Public speaking is supposed to be the #1 human fear. But I think there’s something even more terrifying – watching yourself speak on video. This requires a whole lot of bravery!
Nevertheless, that’s what I’ve been doing this week. I’ve participated in a 15-day video challenge where we create – and then upload to a private Facebook group – short videos on assigned topics.
I approached this project with the same philosophy that I approach writing — start imperfectly and get better. My voice was too soft and I ended up purchasing a microphone (which turned out to be too short, so I purchased an extension). The camera was looking up my nose because my tripod was too short; I ended up buying a second tripod, only to discover it was too short if I filmed standing up. And the bookshelves in my office are a messy background, so I’ve been scouting other locations in the house that would be more appealing.
Mechanics aside, this is progress. Previously, I’ve relied on my daughter to take my videos. I’m now more comfortable on camera and it’s very empowering to learn a new skill.
Today, blog about a skill our action that has empowered you.
On Friday, I took a self-defense class with my daughter. The purpose was to learn how to avoid getting assaulted in a parking lot, but it turned out to be an introduction to martial arts. We did a bunch of high-impact warmup exercises, followed by punching and kicking. I was concerned about injuring myself and found it totally against my maternal instincts to be kicking my daughter (even though she had protective gear).
Although I hated the class, many of the group loved it. It was definitely a workout and, I guess, a winning alternative to the treadmill or a Zumba class. Me? I’m sticking to walking and tai chi for exercise and will find another avenue to learn personal safety.
Today, blog about a challenge you faced in your business, personal life or industry. Share how you found a solution, even if it meant following a different path than you originally intended.
Last weekend I had the pleasure of attending two quilt shows in Lancaster, Pennsylvania. In addition to enjoying the amazing quilts – which get better every year – I also had a chance to meet most of the vendors. Anybody who wants to meet grass-roots entrepreneurs should attend a quilt show. Many of these talented artists started their business at the kitchen table with a single pattern or product idea.

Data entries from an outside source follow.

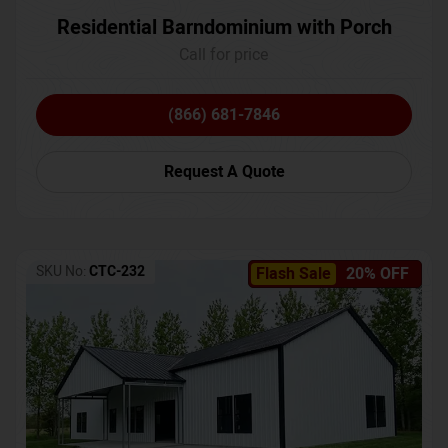
Residential Barndominium with Porch
Call for price
(866) 681-7846
Request A Quote
SKU No:
CTC-232
Flash Sale
20% OFF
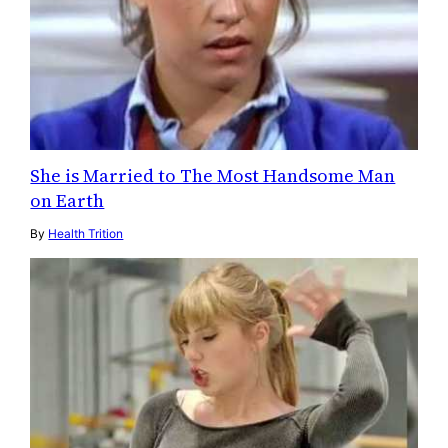
She is Married to The Most Handsome Man
on Earth
By
Health Trition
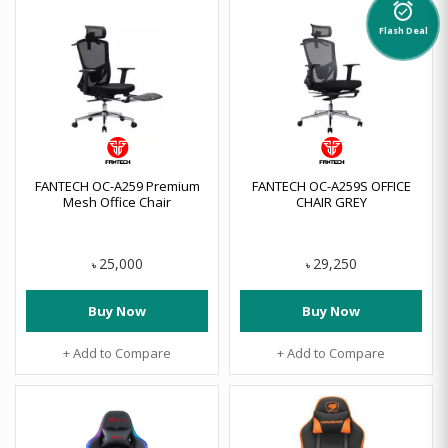
alarm_on
Flash Deal
FANTECH OC-A259 Premium
FANTECH OC-A259S OFFICE
Mesh Office Chair
CHAIR GREY
25,000
29,250
৳
৳
Buy Now
Buy Now
+ Add to Compare
+ Add to Compare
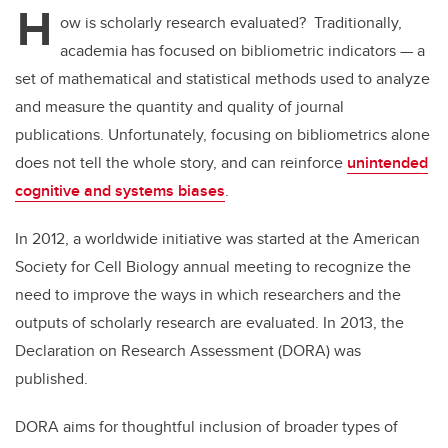
H
ow is scholarly research evaluated? Traditionally,
academia has focused on bibliometric indicators — a
set of mathematical and statistical methods used to analyze
and measure the quantity and quality of journal
publications. Unfortunately, focusing on bibliometrics alone
does not tell the whole story, and can reinforce
unintended
cognitive and systems biases
.
In 2012, a worldwide initiative was started at the American
Society for Cell Biology annual meeting to recognize the
need to improve the ways in which researchers and the
outputs of scholarly research are evaluated. In 2013, the
Declaration on Research Assessment (DORA) was
published.
DORA aims for thoughtful inclusion of broader types of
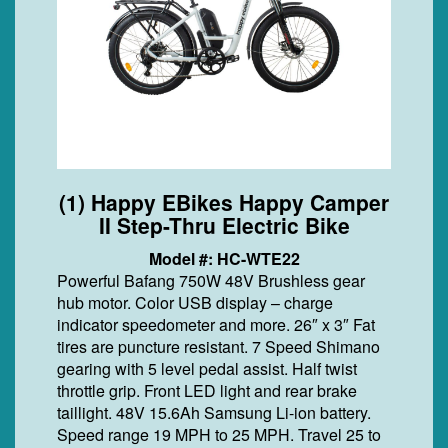
(1) Happy EBikes Happy Camper
II Step-Thru Electric Bike
Model #: HC-WTE22
Powerful Bafang 750W 48V Brushless gear
hub motor. Color USB display – charge
indicator speedometer and more. 26″ x 3″ Fat
tires are puncture resistant. 7 Speed Shimano
gearing with 5 level pedal assist. Half twist
throttle grip. Front LED light and rear brake
taillight. 48V 15.6Ah Samsung Li-ion battery.
Speed range 19 MPH to 25 MPH. Travel 25 to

Since I’ve been quilting for a long time, I already owned many of the products at the show. I also have a large stash of fabric and multiple sewing machines, so I did more looking than shopping.
What I noticed most was the support in the booths. Husbands stood beside their wives. Sisters demonstrated products. Moms ran the cash register. Daughters cut fabric and re-stocked shelves. I even met the occasional son who bravely interacted with the female attendees! As I introduced myself, these “helpers” would tell me, “I’m just the [husband, mother, or daughter].” What went unsaid was that they loved their [wife, sister, mother or daughter] enough to spend two days setting up and tearing down the booth, plus an additional three days standing on their feet selling products!
Today, write about who supports your business. If you haven’t already done so, thank your families for their help and your customers for their support!
I had planned to write about a recent nightmare. However, after doing a bit of research, I learned I that my nightmare was actually an anxiety dream. Anxiety dreams are less traumatic than nightmares and caused by – big surprise – anxiety in your life.
According to www.thefrisky.com, the most common anxiety dreams are about teeth being pulled (signifies a significant loss of control), being naked in public (signifies feeling vulnerable), and falling (which signifies that a part of your life is spiraling downward).
So here’s my dream: I was meeting at a new client’s offices, which were located in a shopping mall and difficult to find. When I finally arrived, I unexpectedly found many executives at the boardroom table. At that moment, I realized I’d forgotten my briefcase. So I ran to my car, grabbed my briefcase, but couldn’t find the offices again. I walked frantically around the mall for hours, but nobody knew where to send me. When I finally found the office, it was closed. They let me in anyway, where I learned they’d given the job to a man who was clearly incompetent, but who had showed up on time.
This type of dream, I learned from www.thefrisky.com, is about feeling overwhelmed or not prepared. And, I have to admit that – as my business grows – those feelings are not unfamiliar.
If you’re feeling brave today, blog about one of your dreams. Otherwise, share how your product or service can help your clients sleep better.